The following C++ code adds two matrices and writes the result into a new matrix. This code can be saved in a file named matrix_add.cu.

#include <iostream>
#include <cuda_runtime.h>

#define N 10240  // Matrix size N x N

__global__ void matrixAdd(const float* A, const float* B, float* C, int width) {
    int row = blockIdx.y * blockDim.y + threadIdx.y;
    int col = blockIdx.x * blockDim.x + threadIdx.x;
    if (row < width && col < width) {
        int idx = row * width + col;
        C[idx] = A[idx] + B[idx];
    }
}

void checkCuda(cudaError_t result, const char *msg) {
    if (result != cudaSuccess) {
        std::cerr << "CUDA Error: " << msg << ": " << cudaGetErrorString(result) << std::endl;
        exit(EXIT_FAILURE);
    }
}

int main() {
    size_t size = N * N * sizeof(float);

    // Allocate host memory
    float* h_A = new float[N * N];
    float* h_B = new float[N * N];
    float* h_C = new float[N * N];

    // Initialize input matrices
    for (int i = 0; i < N * N; ++i) {
        h_A[i] = 1.0f;
        h_B[i] = 2.0f;
    }

    // Allocate device memory
    float *d_A, *d_B, *d_C;
    checkCuda(cudaMalloc((void**)&d_A, size), "cudaMalloc A");
    checkCuda(cudaMalloc((void**)&d_B, size), "cudaMalloc B");
    checkCuda(cudaMalloc((void**)&d_C, size), "cudaMalloc C");

    // Copy data from host to device
    checkCuda(cudaMemcpy(d_A, h_A, size, cudaMemcpyHostToDevice), "cudaMemcpy A");
    checkCuda(cudaMemcpy(d_B, h_B, size, cudaMemcpyHostToDevice), "cudaMemcpy B");

    // Launch kernel
    dim3 threadsPerBlock(16, 16);
    dim3 blocksPerGrid((N + threadsPerBlock.x - 1) / threadsPerBlock.x,
                       (N + threadsPerBlock.y - 1) / threadsPerBlock.y);

    matrixAdd<<<blocksPerGrid, threadsPerBlock>>>(d_A, d_B, d_C, N);
    checkCuda(cudaDeviceSynchronize(), "Kernel execution");

    // Copy result back to host
    checkCuda(cudaMemcpy(h_C, d_C, size, cudaMemcpyDeviceToHost), "cudaMemcpy C");

    std::cout << "Matrix addition complete. Sample: C[0] = " << h_C[0] << std::endl;

    // Cleanup
    delete[] h_A;
    delete[] h_B;
    delete[] h_C;
    cudaFree(d_A);
    cudaFree(d_B);
    cudaFree(d_C);

    return 0;
}

The following SLURM job script compiles matrix_add.cu, runs the NSight Systems profiler, and collects performance data. This script can be saved in a file named matrix_add.slurm.

#!/bin/bash -l
#SBATCH --time=00:10:00
#SBATCH --gres=gpu:1
#SBATCH --constraint=v100
module load nvidia-sdk
nvcc -o matrix_add matrix_add.cu
nsys profile -o profile.${SLURM_JOBID} matrix_add

The following steps show how to submit matrix_add.slurm on Ibex:

ssh glogin.ibex.kaust.edu.sa
sbatch matrix_add.slurm

The output of the profiler is recorded in a file named profile.<SLURM_JOBID>.nsys-rep. This file can be copied to a local machine and examined. The following command can be used to find out the version of the NSight Systems:

nsys --version

The same version of the NSight Systems can be downloaded from here to run on the local machine.

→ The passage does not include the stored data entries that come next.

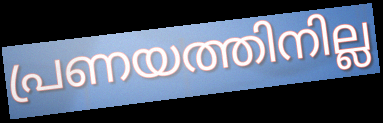
പ്രണയത്തിനില്ലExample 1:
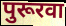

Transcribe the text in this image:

पुरूरवा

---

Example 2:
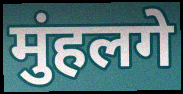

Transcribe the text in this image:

मुंहलगे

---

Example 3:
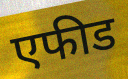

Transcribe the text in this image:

एफीड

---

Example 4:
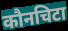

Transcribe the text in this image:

कौनचिटा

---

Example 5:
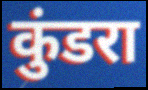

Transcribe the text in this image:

कुंडराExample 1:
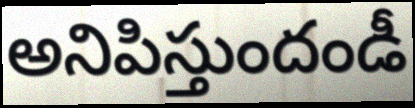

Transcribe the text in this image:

అనిపిస్తుందండీ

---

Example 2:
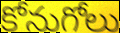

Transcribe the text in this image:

కోనుగోలు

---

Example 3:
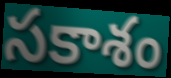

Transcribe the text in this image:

సకాశం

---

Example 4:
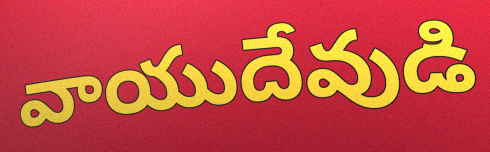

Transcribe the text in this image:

వాయుదేవుడి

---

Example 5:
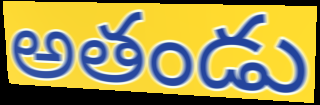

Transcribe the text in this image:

అతండుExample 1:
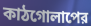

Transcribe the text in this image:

কাঠগোলাপের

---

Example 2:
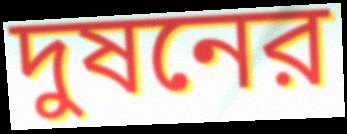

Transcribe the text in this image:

দুষনের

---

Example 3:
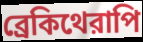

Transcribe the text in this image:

ব্রেকিথেরাপি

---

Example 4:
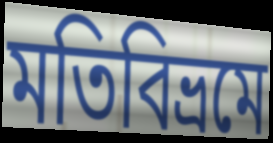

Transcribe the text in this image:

মতিবিভ্রমে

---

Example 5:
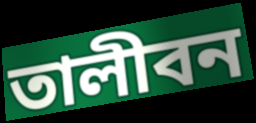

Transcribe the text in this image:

তালীবন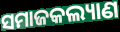
ସମାଜକଲ୍ୟାଣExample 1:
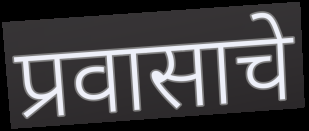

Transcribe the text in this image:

प्रवासाचे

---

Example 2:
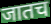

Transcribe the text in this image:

जातच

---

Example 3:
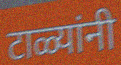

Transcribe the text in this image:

टाळ्यांनी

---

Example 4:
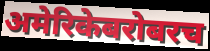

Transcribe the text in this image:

अमेरिकेबरोबरच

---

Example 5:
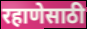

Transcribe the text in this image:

रहाणेसाठी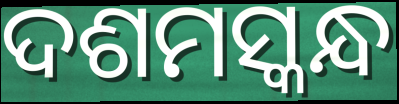
ଦଶମସ୍କନ୍ଧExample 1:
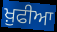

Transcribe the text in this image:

ਖ਼ੁਫੀਆ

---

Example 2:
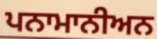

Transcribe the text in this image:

ਪਨਾਮਾਨੀਅਨ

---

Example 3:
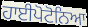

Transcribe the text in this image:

ਹਾਈਪੋਟੋਨਿਆ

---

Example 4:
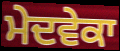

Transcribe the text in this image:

ਮੇਦਵੇਕਾ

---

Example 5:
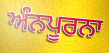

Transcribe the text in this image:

ਅੰਨਪੂਰਨਾ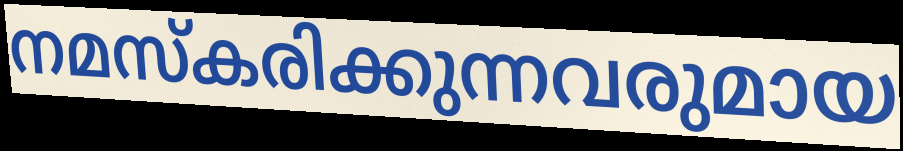
നമസ്കരിക്കുന്നവരുമായ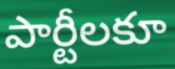
పార్టీలకూ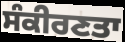
ਸੰਕੀਰਣਤਾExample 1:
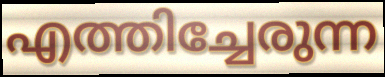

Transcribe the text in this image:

എത്തിച്ചേരുന്ന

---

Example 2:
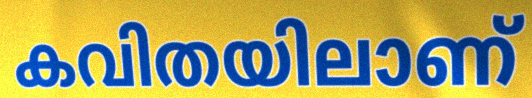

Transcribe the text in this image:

കവിതയിലാണ്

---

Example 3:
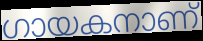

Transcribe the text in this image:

ഗായകനാണ്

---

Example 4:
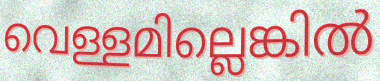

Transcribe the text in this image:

വെള്ളമില്ലെങ്കിൽ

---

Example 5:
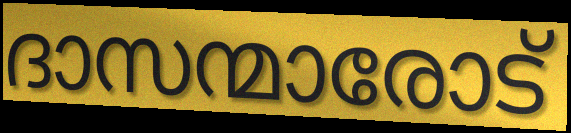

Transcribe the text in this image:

ദാസന്മാരോട്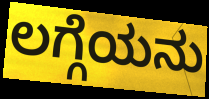
ಲಗ್ಗೆಯನು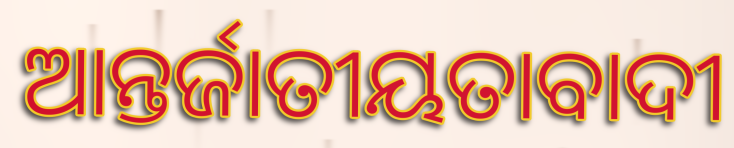
ଆନ୍ତର୍ଜାତୀୟତାବାଦୀ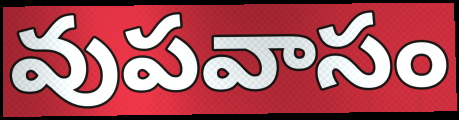
వుపవాసం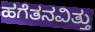
ಹಗೆತನವಿತ್ತುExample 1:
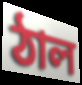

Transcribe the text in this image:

ঠাল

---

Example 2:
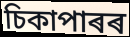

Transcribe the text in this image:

চিকাপাৰৰ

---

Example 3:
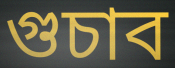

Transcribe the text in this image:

গুচাব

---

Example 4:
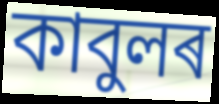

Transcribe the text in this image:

কাবুলৰ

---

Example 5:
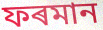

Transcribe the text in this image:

ফৰমান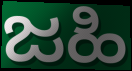
ಜಹಿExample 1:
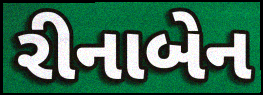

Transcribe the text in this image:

રીનાબેન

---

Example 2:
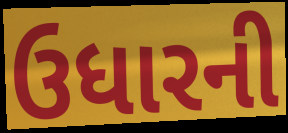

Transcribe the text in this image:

ઉધારની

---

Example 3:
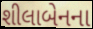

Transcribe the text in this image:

શીલાબેનના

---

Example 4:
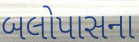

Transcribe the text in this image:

બલોપાસના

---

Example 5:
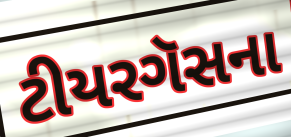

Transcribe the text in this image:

ટીયરગૅસના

The following trace of execution shows the GPU device (V100) and a couple of CPU threads. The two input matrices are prepared on the CPU and then copied to the device. This region is shown as green. The CUDA kernel for matrix addition runs afterwards and this duration is displayed in blue color. After the kernel finishes, the resultant matrix is copied to the host. This region is shown as red. In conclusion, the device must be kept busy with computations displayed as blue. Having copy operations or empty areas in this trace means low utilization of the device.

../../../../_images/nsight-cpp-trace.png